Method steps may be performed by one or more programmable processors executing a computer program or computer program portions to perform functions by operating on input data and generating output. Method steps also may be performed by, and an apparatus may be implemented as, special purpose logic circuitry, e.g., an FPGA (field programmable gate array) or an ASIC (application-specific integrated circuit).
Processors suitable for the execution of a computer program include, by way of example, both general and special purpose microprocessors, and any one or more processors of any kind of digital computer, chip or chipset. Generally, a processor will receive instructions and data from a read-only memory or a random access memory or both. Elements of a computer may include at least one processor for executing instructions and one or more memory devices for storing instructions and data. Generally, a computer also may include, or be operatively coupled to receive data from or transfer data to, or both, one or more mass storage devices for storing data, e.g., magnetic, magneto-optical disks, or optical disks. Information carriers suitable for embodying computer program instructions and data include all forms of non-volatile memory, including by way of example semiconductor memory devices, e.g., EPROM, EEPROM, and flash memory devices; magnetic disks, e.g., internal hard disks or removable disks; magneto-optical disks; and CD-ROM and DVD-ROM disks. The processor and the memory may be supplemented by, or incorporated in, special purpose logic circuitry.
To provide for interaction with a user, embodiments may be implemented on a computer having a display device, e.g., a cathode ray tube (CRT) or liquid crystal display (LCD) monitor, for displaying information to the user and a user interface, such as a keyboard and a pointing device, e.g., a mouse or a trackball, by which the user can provide input to the computer. Other kinds of devices can be used to provide for interaction with a user as well; for example, feedback provided to the user can be any form of sensory feedback, e.g., visual feedback, auditory feedback, or tactile feedback; and input from the user can be received in any form, including acoustic, speech, or tactile input.

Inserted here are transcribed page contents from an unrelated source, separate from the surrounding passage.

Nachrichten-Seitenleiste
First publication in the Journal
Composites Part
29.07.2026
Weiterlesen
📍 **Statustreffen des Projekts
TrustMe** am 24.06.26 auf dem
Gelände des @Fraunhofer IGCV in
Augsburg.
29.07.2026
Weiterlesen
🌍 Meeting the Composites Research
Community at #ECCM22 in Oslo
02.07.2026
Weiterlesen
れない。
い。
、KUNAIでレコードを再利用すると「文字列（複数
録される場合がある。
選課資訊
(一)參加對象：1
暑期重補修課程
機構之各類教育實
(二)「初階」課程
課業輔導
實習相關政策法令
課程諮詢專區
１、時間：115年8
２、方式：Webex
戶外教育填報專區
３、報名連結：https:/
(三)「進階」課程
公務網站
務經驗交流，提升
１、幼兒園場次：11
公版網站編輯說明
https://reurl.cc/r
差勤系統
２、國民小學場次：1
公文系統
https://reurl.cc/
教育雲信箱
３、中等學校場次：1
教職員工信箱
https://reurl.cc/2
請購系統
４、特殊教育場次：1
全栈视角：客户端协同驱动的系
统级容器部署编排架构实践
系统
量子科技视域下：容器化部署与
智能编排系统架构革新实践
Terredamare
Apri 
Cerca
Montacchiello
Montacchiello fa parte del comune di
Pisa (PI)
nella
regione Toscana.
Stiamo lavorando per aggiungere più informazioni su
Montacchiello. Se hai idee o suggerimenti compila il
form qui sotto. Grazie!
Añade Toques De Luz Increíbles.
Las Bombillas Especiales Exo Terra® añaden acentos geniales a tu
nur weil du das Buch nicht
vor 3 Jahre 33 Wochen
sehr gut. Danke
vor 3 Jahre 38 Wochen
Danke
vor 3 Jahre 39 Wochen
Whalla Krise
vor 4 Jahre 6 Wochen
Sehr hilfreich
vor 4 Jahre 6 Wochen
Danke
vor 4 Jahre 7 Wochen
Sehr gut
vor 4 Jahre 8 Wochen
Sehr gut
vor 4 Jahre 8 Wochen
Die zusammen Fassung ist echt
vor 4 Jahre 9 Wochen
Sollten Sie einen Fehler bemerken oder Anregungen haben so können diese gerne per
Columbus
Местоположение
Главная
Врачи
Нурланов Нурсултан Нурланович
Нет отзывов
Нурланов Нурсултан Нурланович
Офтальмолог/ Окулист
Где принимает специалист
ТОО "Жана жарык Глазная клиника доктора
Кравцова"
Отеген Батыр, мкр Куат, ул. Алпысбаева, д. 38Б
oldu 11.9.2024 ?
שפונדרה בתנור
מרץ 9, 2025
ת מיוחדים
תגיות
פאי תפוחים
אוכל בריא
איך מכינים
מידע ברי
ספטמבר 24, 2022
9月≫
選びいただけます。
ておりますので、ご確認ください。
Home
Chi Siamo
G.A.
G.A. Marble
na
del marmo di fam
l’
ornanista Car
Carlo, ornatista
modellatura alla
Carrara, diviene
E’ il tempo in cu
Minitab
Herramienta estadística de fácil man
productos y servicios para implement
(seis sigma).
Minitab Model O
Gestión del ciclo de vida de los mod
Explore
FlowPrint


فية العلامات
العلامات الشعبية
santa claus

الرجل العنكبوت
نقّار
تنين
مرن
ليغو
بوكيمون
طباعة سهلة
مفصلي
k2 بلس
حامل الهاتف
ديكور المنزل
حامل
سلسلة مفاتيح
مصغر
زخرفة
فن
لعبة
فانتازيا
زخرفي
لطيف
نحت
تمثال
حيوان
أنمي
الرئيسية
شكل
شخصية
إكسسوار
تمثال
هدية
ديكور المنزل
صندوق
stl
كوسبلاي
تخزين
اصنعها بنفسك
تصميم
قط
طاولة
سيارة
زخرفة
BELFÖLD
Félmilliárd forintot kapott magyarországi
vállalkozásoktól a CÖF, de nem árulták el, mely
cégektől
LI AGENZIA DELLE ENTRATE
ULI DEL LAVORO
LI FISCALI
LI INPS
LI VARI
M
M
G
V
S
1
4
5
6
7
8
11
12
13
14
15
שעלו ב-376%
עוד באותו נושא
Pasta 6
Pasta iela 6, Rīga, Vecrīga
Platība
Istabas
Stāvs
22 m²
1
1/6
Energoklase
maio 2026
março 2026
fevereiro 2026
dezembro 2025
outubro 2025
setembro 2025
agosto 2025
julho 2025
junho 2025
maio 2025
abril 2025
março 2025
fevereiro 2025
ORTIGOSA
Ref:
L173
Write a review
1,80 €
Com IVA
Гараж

Embodiments may be implemented in a computing system that includes a back-end component, e.g., as a data server, or that includes a middleware component, e.g., an application server, or that includes a front-end component, e.g., a client computer having a graphical user interface or a Web browser through which a user can interact with an embodiment, or any combination of such back-end, middleware, or front-end components. Components may be interconnected by any form or medium of digital data communication, e.g., a communication network. Examples of communication networks include a local area network (LAN) and a wide area network (WAN), e.g., the Internet.
While certain features of the described embodiments have been illustrated as described herein, many modifications, substitutions, changes and equivalents will now occur to those skilled in the art. It is, therefore, to be understood that the appended claims are intended to cover all such modifications and changes as fall within the true spirit of the various embodiments.